Photos with camera intrinsics:
+ + + +
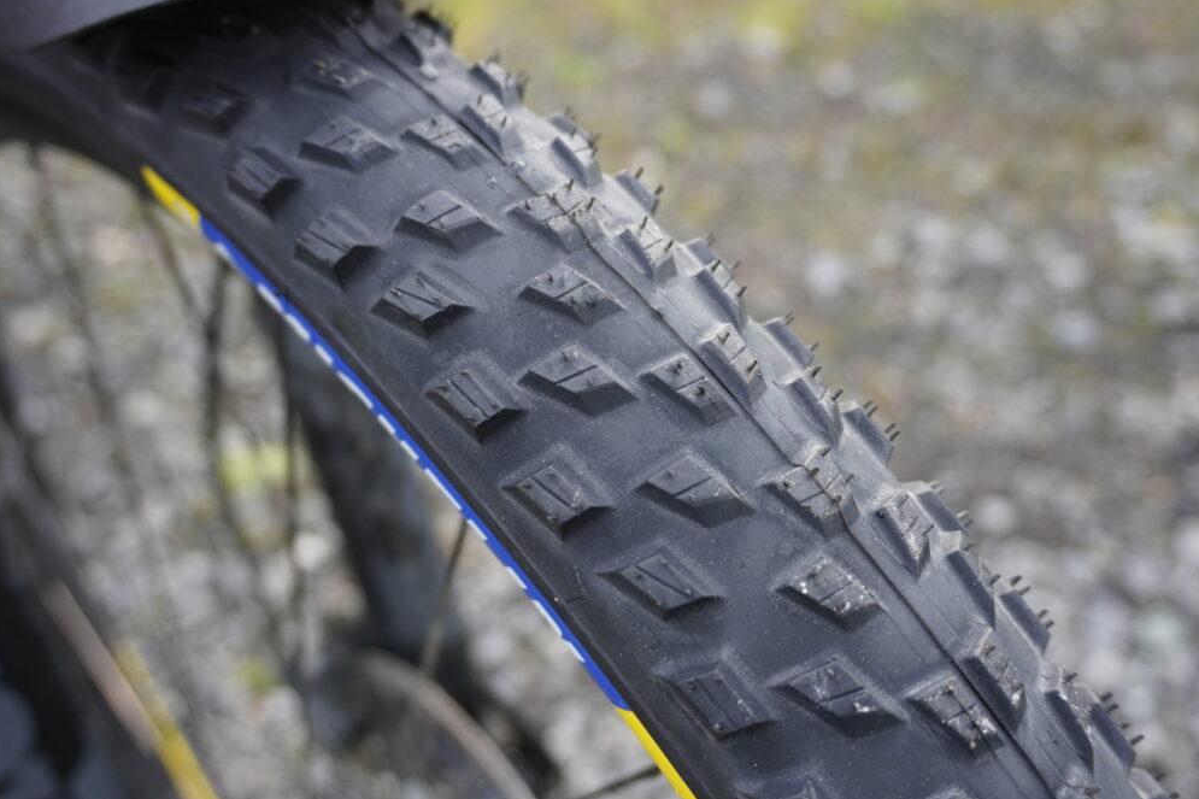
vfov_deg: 37.3
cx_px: 593
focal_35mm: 36
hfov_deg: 53.8
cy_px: 390
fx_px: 1183
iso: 320
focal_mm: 23
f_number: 4.5
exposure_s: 1/160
+ + + +
The images are to be left out while the entries are written out exactly.

vfov_deg: 37.3
cx_px: 593
focal_35mm: 36
hfov_deg: 53.8
cy_px: 390
fx_px: 1183
iso: 320
focal_mm: 23
f_number: 4.5
exposure_s: 1/160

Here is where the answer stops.